## Your task
Copy, word for word, the part of the degarelix news release that opens with the words containing "PARSIPPANY, N.J., Sept." and closes with "term (42 months).(1)".

New Data on Long-Term Use of FIRMAGON® (degarelix for injection) for Advanced Hormone-Dependant Prostate Cancer Published in Journal of Urology Long-term safety and tolerability of FIRMAGON

PARSIPPANY, N.J., Sept. 1, 2011 /PRNewswire/ -- New data, published today in the Journal of Urology, demonstrated the long-term safety and tolerability of FIRMAGON® (degarelix) a gonadotropin-releasing hormone therapy (GnRH) for advanced prostate cancer when used over three years.(1) The new study (CS21A) was an open-label extension of the pivotal Phase III study (CS21) in which FIRMAGON® was shown to be non-inferior to leuprolide in reducing testosterone to castrate levels through one year of treatment.(1) In a retrospective analysis of CS21, risk of PSA failure was significantly lower in patients receiving degarelix versus leuprolide up to 1 year.(2) The extension study showed in an exploratory analysis that for patients who remained on FIRMAGON®, PSA suppression and the risk of PSA failure remained consistent over the long term (42 months).(1)

Short-answer chart tasks
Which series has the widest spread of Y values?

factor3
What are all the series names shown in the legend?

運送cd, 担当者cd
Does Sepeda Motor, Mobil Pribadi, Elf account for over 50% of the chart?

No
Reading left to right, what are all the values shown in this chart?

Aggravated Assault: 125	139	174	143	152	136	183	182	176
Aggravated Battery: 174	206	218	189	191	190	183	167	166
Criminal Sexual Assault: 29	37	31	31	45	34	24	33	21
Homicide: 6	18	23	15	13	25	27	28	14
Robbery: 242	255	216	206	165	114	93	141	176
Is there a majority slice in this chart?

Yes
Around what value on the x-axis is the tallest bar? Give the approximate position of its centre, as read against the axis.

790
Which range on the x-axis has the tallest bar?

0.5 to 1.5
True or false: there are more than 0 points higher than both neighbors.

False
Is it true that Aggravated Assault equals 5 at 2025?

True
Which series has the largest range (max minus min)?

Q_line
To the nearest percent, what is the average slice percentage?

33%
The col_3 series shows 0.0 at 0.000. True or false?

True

## Solution to this task
PARSIPPANY, N.J., Sept. 1, 2011 /PRNewswire/ -- New data, published today in the Journal of Urology, demonstrated the long-term safety and tolerability of FIRMAGON® (degarelix) a gonadotropin-releasing hormone therapy (GnRH) for advanced prostate cancer when used over three years.(1) The new study (CS21A) was an open-label extension of the pivotal Phase III study (CS21) in which FIRMAGON® was shown to be non-inferior to leuprolide in reducing testosterone to castrate levels through one year of treatment.(1) In a retrospective analysis of CS21, risk of PSA failure was significantly lower in patients receiving degarelix versus leuprolide up to 1 year.(2) The extension study showed in an exploratory analysis that for patients who remained on FIRMAGON®, PSA suppression and the risk of PSA failure remained consistent over the long term (42 months).(1)